C'est le formatage du rap?

A.: Des critères de ventes sont venus se greffer sur l'acte créatif. Plus un discours a vendu et plus il vendra. C'est le danger majeur du rap: l'automarketing. Le marketing intégré dès la création des morceaux. Nous on a toujours voulu faire un album différent du précédent. Quitte à se mettre en danger, a passer par des stades parfois douloureux. Mais on marche et on continuera toujours à marcher sur un fil.

Après vos vingt ans de carrière, vous pensez déjà à la suite?
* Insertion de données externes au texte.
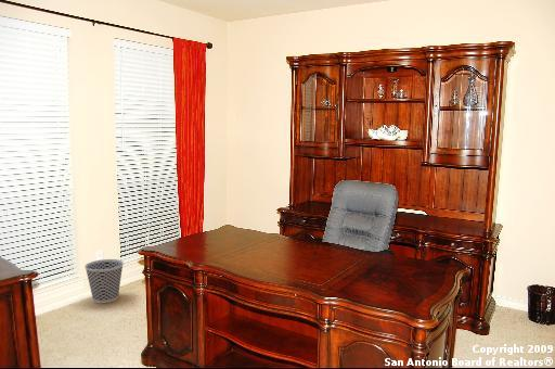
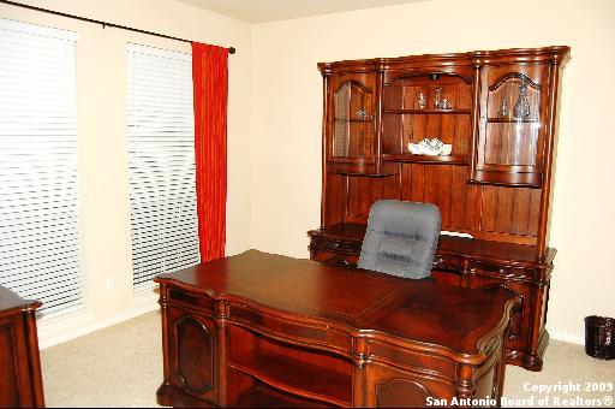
- wastebasket [83,258,125,304]
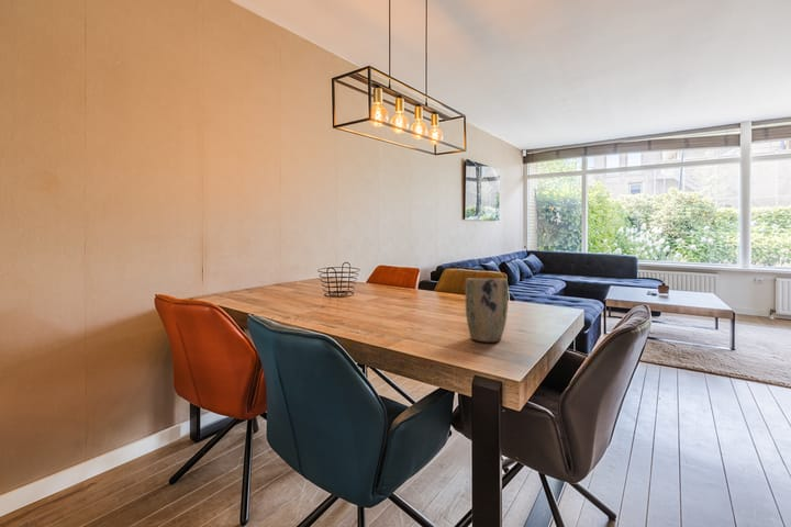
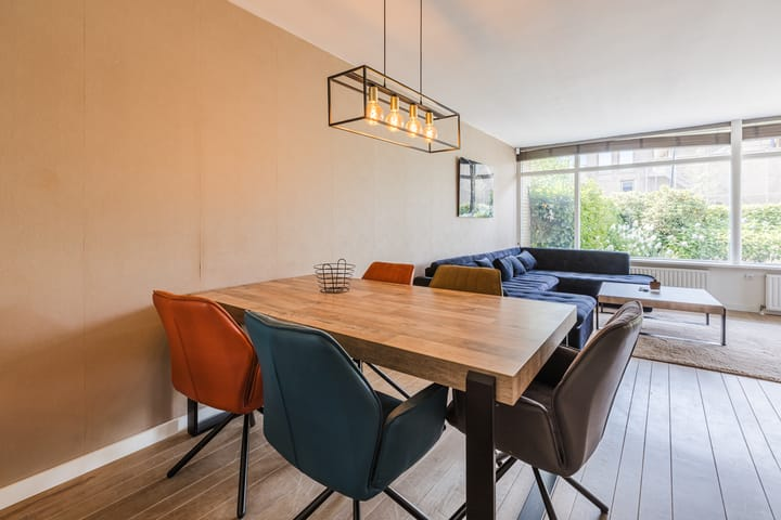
- plant pot [465,277,509,343]
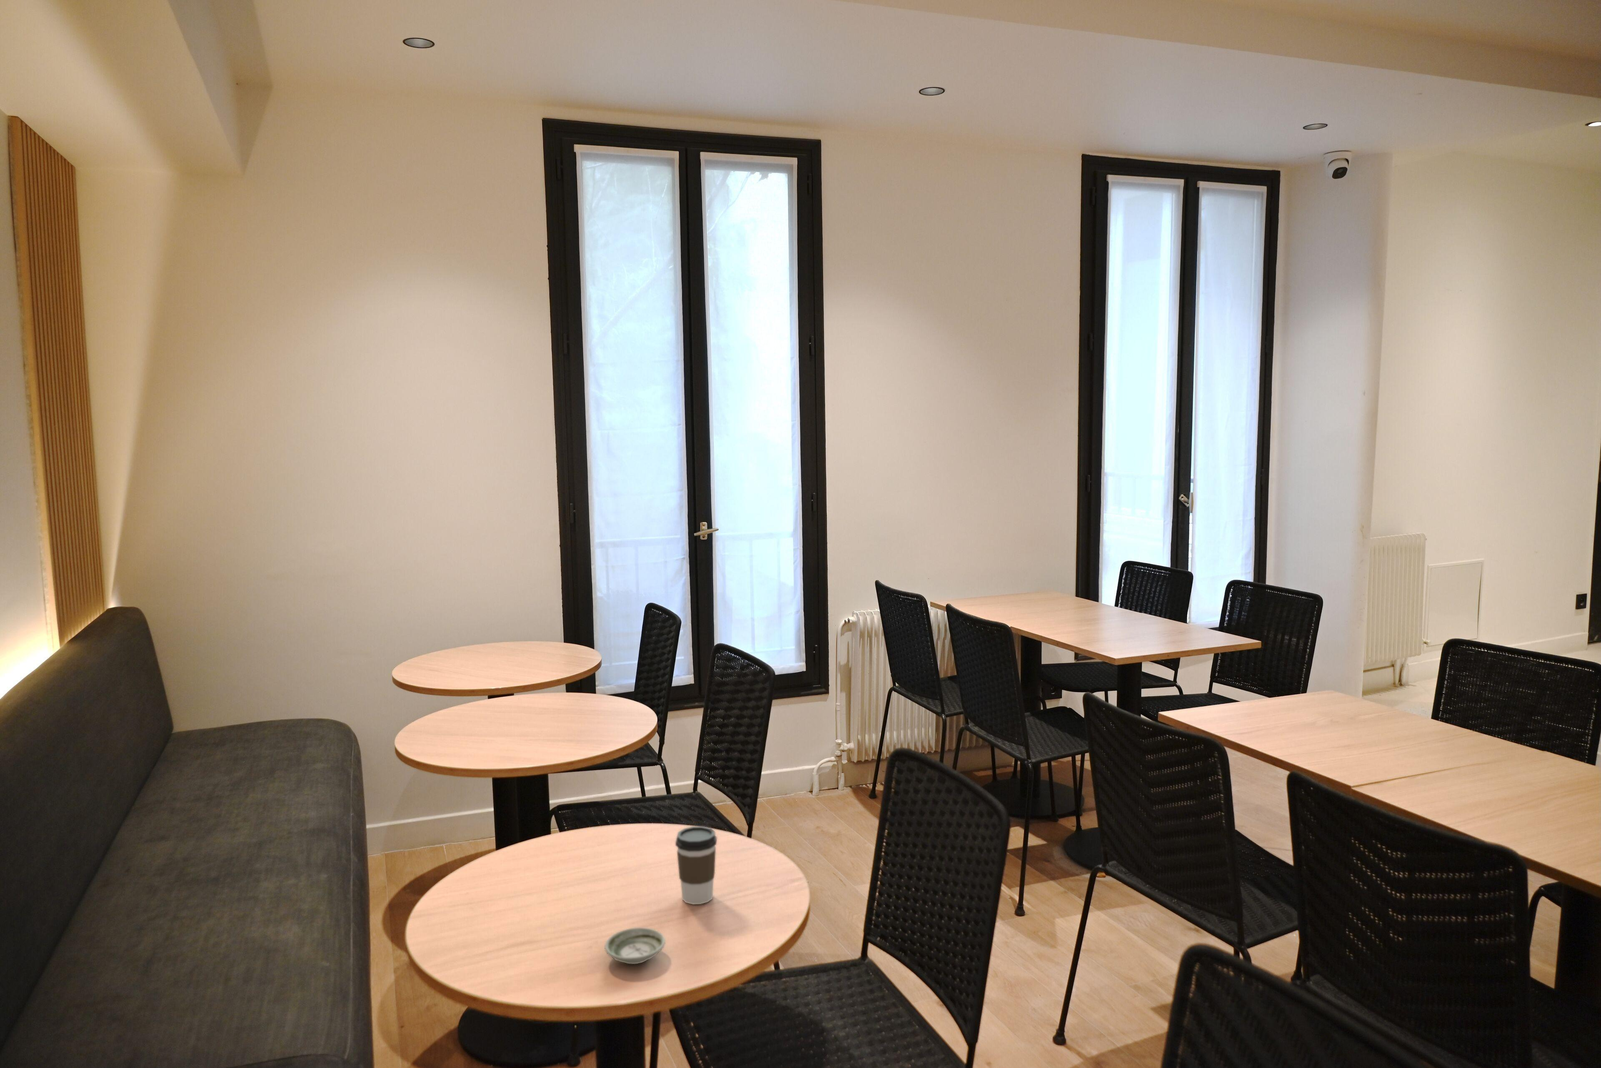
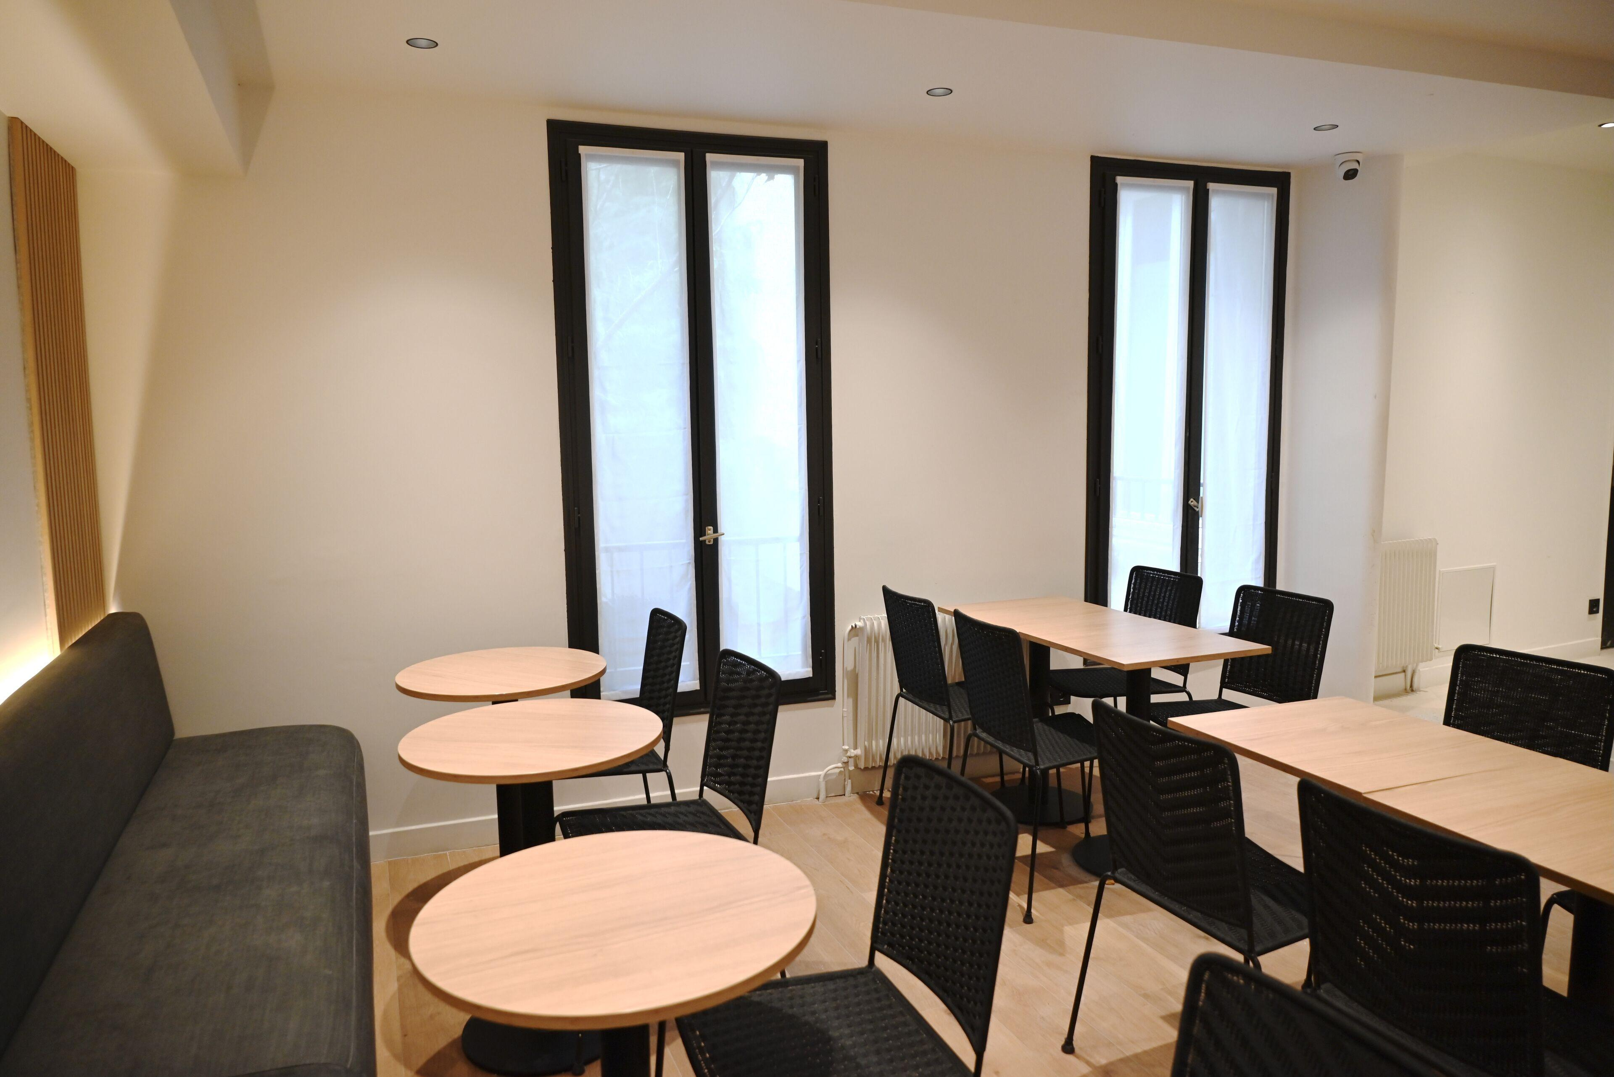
- saucer [604,927,666,964]
- coffee cup [675,826,718,905]
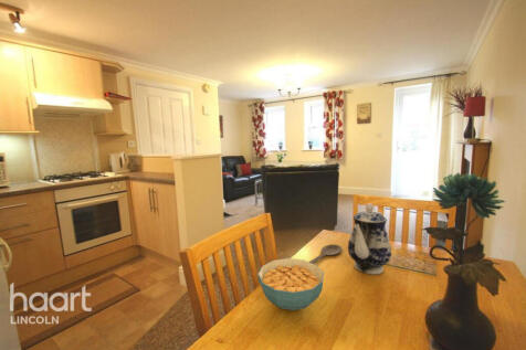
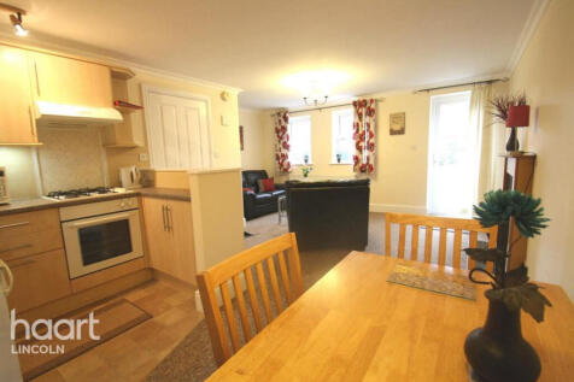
- teapot [347,202,392,275]
- cereal bowl [256,257,325,311]
- wooden spoon [308,243,343,264]
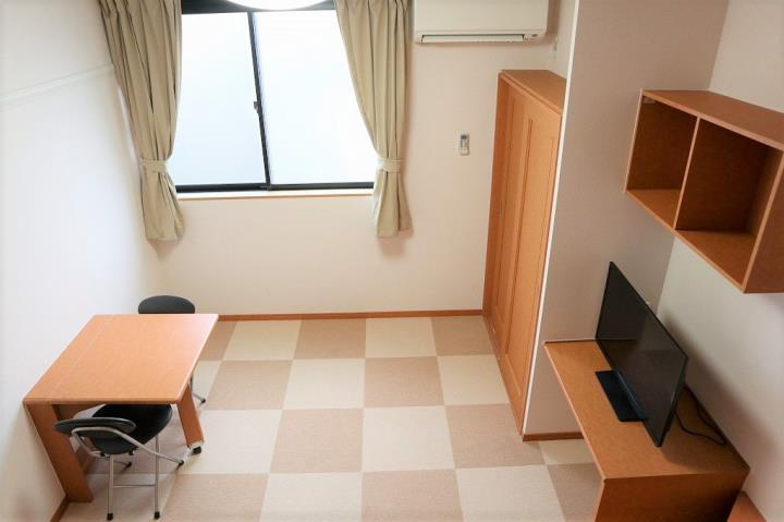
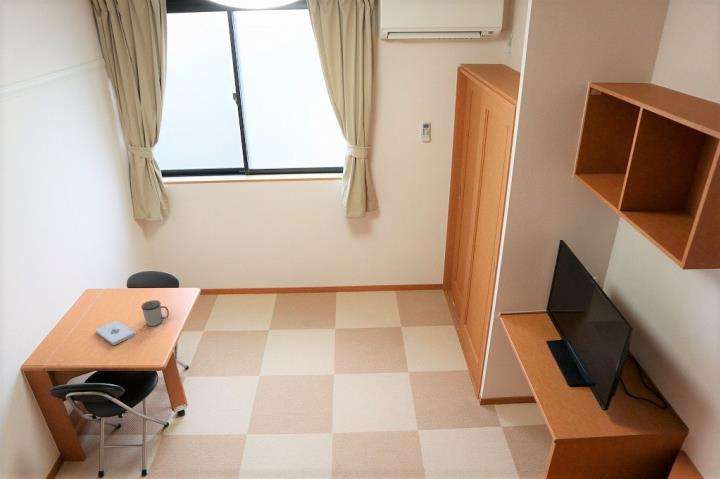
+ mug [141,299,170,327]
+ notepad [95,319,137,346]
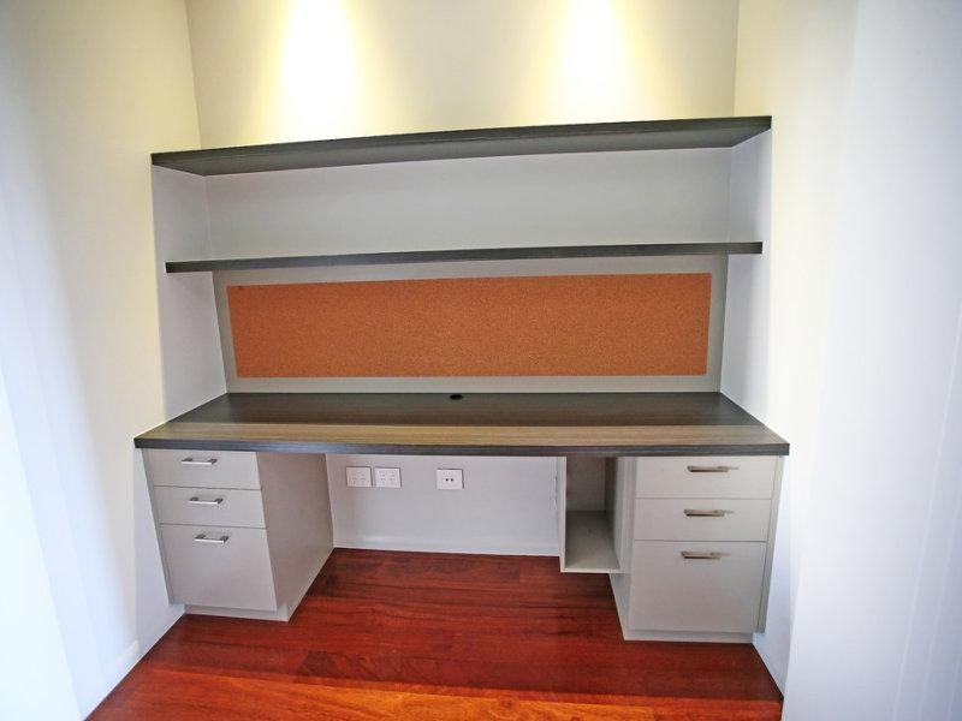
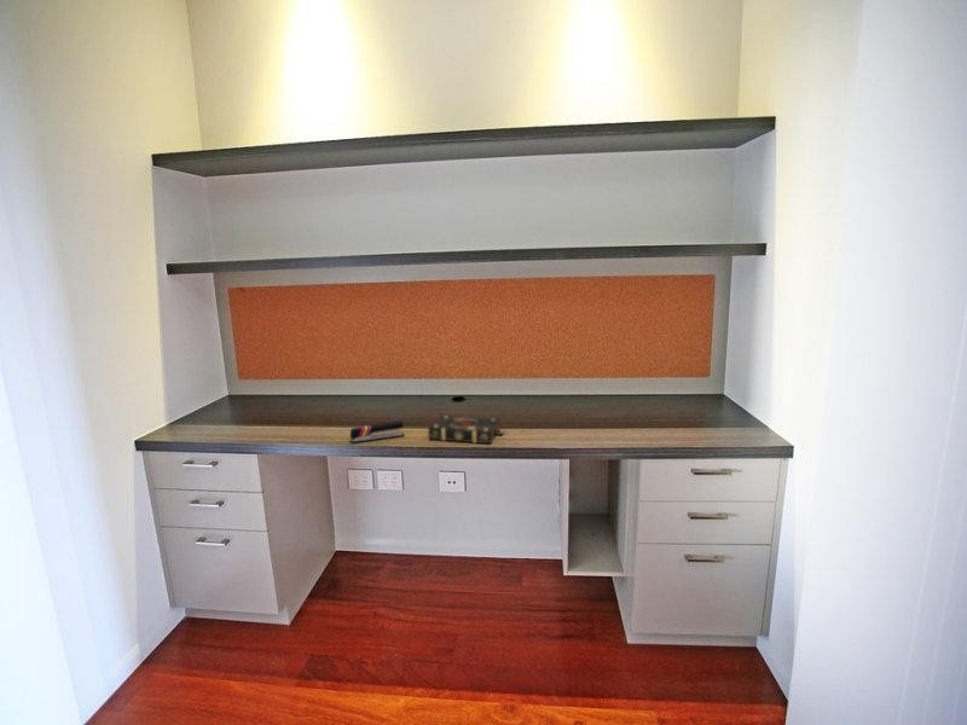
+ book [427,413,506,445]
+ stapler [349,419,406,445]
A.: Oui, une suite implicite et elle revêt une importance capitale. On va jouer tous les festivals de cet été avec la même formule du concert donné au Caire. Avec un groupe de musiciens pour nous accompagner. Ce qui est une première pour nous. On va notamment passer aux Eurockéennes, comme l'année dernière. On adore ça, le croisement de public, notamment rock.

DJ K.: Quand tu es un groupe de rap et que tu joues devant un public rock, le public réagit. Quand tu es un groupe de rock et que tu joues devant un public rap, c'est même pas la peine.

A.: Dès le début, on a été rodé à jouer avec des groupes de rock, avec la Mano Negra, FFF, les Négresses Vertes, avec les Rita. On connaît.